#### Provided records:
---*---

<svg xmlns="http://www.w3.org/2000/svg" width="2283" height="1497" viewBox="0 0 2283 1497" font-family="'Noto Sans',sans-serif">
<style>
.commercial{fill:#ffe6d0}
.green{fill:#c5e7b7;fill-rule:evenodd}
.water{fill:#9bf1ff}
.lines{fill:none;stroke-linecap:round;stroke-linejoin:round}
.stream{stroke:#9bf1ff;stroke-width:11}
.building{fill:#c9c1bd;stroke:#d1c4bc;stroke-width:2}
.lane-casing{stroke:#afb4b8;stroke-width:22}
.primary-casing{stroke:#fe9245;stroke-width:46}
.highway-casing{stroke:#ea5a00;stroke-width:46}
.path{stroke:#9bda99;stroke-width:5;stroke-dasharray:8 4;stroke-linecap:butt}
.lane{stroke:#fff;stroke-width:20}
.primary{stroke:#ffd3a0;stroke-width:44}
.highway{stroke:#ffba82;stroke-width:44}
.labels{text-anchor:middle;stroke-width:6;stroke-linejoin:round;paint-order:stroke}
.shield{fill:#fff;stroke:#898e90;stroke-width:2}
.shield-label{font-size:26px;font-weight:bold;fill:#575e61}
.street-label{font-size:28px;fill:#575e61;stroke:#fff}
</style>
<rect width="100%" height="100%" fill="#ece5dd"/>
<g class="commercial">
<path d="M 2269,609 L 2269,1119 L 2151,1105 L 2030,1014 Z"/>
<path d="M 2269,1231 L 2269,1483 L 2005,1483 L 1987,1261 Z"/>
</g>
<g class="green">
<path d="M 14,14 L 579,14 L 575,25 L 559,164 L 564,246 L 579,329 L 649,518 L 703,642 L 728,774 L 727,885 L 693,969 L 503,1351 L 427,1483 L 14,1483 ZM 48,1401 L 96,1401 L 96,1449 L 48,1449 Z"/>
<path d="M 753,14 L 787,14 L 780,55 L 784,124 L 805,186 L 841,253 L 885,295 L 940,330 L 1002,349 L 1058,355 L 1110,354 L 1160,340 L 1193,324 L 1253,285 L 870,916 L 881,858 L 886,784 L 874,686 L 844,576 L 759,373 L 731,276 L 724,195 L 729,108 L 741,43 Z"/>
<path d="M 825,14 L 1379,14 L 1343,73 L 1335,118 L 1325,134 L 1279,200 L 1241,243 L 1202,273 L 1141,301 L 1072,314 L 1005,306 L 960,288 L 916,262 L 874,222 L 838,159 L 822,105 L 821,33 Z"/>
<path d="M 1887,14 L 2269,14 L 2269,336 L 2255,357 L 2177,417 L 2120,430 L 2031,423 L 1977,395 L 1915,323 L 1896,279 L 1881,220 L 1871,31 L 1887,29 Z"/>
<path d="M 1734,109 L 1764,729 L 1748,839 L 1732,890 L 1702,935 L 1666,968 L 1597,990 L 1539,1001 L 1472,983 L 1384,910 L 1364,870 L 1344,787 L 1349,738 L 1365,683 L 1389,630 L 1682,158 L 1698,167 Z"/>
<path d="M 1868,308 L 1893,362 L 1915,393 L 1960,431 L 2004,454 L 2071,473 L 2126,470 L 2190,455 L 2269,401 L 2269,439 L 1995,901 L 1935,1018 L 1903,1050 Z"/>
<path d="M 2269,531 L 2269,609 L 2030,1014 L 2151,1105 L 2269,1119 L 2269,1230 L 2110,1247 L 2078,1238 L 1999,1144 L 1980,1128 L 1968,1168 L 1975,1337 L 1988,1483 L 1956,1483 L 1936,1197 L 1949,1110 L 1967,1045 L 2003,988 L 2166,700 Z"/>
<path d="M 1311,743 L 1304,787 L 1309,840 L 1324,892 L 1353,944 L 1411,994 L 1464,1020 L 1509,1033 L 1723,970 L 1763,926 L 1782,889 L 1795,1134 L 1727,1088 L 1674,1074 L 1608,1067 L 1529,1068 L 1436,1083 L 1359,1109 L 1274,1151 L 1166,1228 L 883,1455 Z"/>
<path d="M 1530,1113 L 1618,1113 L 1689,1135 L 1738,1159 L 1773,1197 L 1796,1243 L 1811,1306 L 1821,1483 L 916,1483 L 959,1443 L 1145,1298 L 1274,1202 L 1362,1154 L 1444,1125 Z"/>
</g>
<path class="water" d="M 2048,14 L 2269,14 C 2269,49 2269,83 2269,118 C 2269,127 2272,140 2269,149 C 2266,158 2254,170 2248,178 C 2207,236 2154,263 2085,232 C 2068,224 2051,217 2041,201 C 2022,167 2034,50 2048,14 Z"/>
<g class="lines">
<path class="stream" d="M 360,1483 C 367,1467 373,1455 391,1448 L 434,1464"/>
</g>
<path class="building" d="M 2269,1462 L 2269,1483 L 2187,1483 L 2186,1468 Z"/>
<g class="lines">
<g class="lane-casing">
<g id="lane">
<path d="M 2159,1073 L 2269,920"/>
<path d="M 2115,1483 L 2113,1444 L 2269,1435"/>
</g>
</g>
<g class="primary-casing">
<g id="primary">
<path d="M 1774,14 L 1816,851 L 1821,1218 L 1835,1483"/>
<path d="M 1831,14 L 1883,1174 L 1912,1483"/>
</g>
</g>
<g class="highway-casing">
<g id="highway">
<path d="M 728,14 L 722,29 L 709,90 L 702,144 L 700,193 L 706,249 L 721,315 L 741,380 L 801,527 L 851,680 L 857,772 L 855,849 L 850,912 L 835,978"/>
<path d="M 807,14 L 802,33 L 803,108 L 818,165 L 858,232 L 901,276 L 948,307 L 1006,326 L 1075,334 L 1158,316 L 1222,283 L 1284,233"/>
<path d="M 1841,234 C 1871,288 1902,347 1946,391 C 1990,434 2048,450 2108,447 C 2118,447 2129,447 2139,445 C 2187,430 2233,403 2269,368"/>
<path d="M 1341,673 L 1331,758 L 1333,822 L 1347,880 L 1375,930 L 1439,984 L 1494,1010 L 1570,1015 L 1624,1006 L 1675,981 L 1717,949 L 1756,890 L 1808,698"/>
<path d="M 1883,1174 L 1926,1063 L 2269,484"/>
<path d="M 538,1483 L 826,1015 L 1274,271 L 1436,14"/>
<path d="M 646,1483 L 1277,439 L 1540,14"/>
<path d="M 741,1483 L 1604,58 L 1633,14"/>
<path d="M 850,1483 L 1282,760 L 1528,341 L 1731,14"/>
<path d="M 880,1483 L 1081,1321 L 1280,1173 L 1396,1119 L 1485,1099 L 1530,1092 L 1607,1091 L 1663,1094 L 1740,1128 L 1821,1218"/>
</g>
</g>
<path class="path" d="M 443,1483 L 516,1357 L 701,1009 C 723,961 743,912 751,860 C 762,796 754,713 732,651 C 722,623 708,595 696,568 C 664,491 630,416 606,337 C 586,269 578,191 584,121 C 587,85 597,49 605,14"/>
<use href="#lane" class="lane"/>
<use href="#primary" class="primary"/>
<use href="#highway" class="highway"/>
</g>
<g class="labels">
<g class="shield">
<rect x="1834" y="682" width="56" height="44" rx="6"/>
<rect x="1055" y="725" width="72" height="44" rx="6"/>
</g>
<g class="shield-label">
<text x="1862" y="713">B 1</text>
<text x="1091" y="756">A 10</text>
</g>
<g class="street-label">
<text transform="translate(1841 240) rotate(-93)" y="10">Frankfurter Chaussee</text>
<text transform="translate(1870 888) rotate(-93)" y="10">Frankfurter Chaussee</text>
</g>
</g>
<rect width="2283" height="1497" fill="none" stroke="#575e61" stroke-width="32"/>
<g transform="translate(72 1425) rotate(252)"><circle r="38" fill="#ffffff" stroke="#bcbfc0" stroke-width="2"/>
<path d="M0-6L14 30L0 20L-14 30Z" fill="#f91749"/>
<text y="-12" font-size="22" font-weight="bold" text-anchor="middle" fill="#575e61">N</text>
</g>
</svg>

---*---

#### Directions:
Look through the material and find each line that includes "Chaussee", then copy it.

#### Written response:
<text transform="translate(1841 240) rotate(-93)" y="10">Frankfurter Chaussee</text>
<text transform="translate(1870 888) rotate(-93)" y="10">Frankfurter Chaussee</text>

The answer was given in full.